他のパフォーマンス時間が計算できず、待ち時間が予想よりも伸びると、想定外の費用がかかってしまう。1ステージ限定ならともかく、2ステージ演るつもりならば、定額の費用負担で済む地下鉄経由が得策だ。
広場到着は13時ころで、共演パフォーマー2組と調整の結果、13時45分から演ることになる。およそ30分で10曲を歌った。(※はリクエスト)

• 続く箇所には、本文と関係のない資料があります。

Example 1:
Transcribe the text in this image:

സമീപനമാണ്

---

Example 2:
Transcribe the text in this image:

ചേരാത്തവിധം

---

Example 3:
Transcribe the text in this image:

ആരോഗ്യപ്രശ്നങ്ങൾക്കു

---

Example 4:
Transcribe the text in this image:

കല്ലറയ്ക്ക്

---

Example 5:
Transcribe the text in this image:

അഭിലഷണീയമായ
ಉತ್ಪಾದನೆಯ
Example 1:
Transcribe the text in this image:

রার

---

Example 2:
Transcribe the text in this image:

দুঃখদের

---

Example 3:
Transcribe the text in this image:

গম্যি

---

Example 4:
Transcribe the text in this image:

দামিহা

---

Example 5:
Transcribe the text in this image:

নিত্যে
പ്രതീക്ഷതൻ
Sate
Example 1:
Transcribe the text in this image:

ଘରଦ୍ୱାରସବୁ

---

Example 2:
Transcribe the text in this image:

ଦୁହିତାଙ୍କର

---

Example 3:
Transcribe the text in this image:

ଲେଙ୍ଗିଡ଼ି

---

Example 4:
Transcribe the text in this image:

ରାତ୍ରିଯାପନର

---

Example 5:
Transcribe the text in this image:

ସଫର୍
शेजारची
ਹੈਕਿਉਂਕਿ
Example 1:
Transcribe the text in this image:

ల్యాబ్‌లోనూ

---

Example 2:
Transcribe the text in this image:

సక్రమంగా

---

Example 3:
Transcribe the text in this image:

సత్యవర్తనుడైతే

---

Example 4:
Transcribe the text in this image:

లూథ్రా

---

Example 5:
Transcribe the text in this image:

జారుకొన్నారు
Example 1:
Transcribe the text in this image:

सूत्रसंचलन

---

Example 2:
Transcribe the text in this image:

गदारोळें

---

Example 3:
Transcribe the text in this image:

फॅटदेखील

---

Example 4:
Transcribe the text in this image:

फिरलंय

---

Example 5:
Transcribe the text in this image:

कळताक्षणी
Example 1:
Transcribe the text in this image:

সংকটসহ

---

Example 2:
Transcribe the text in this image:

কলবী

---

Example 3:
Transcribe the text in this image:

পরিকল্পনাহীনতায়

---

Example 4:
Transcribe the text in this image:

「チキ・チキ・バン・バン」「さんぽ」「ドレミの歌」「ビリーヴ」「ボラーレ」「オー・シャンゼリゼ」「釜山港へ帰れ※」「星の流れに※」「ブルーライト・ヨコハマ※」「津軽海峡冬景色※」
日曜なので子供連れの集客を期待して「キッズメニュー」で臨んだ。人が集まるまでの時間を短縮するべく、冒頭は調子がよくてカポなしで歌える3曲をメドレーふうに歌った。しかし、なぜか子供連れは集まってこない。
この日は天気がよく、地下通りを歩く人は普段よりも少なかった。さらには、冒頭から常連の男性客(30代?)2人が陣取って、曲に合わせて大声で歌ったり、派手に手拍子をくれたりしていた。
場を盛り上げてくれるのは歓迎だが、度が過ぎるとある種異様な風景に他には映り、特に子供連れや女性客は敬遠する雰囲気になりかねない。
それでも貴重な聴き手であることは確かで、ちょっと困って子供は諦め、ターゲットをずらして洋楽を連発した。
すると、同年代と思しき中年女性が近寄ってきて、ずっと聴いてくれる。途中で声をかけると、演歌のリクエストでもいいか、と尋ねてくる。その後同じ女性から次々とリクエストが飛び出した。
全てお応えすると、「好きな曲ばかり、ナマの弾き語りでこんなに聴けるとは」と、大変喜ばれた。路線変更がうまく機能した。
1時間35分の待ち時間の後、15時50分から第2ステージ開始。およそ30分で8曲を歌う。
「時の過ぎゆくままに」「どうぞこのまま」「糸」「異邦人」「つぐない」「ケ・セラ・セラ※」「タッチ※」「風来坊※」
第2ステージは子供路線を完全に捨て、平日と同じ昭和歌謡系で臨んだ。常連の男性客はずっと広場に張りついていたが、ややマニアックな曲を選んだせいか、第1ステージほどの大騒ぎには至らない。
3曲目の「糸」を歌い始めると、多くの人が吸い寄せられるように集まってきた。しばらく歌ってなく、咄嗟の閃きで歌ったが、なぜか当たった。
直後の「異邦人」「つぐない」で人はさらに増えた。複数の方からリクエストも出て、100回目に相応しい盛り上がり。この日は喉が絶好調で、一度つかんだ聴き手はステージ最後までつなぎとめる力が歌に宿っていたように思える。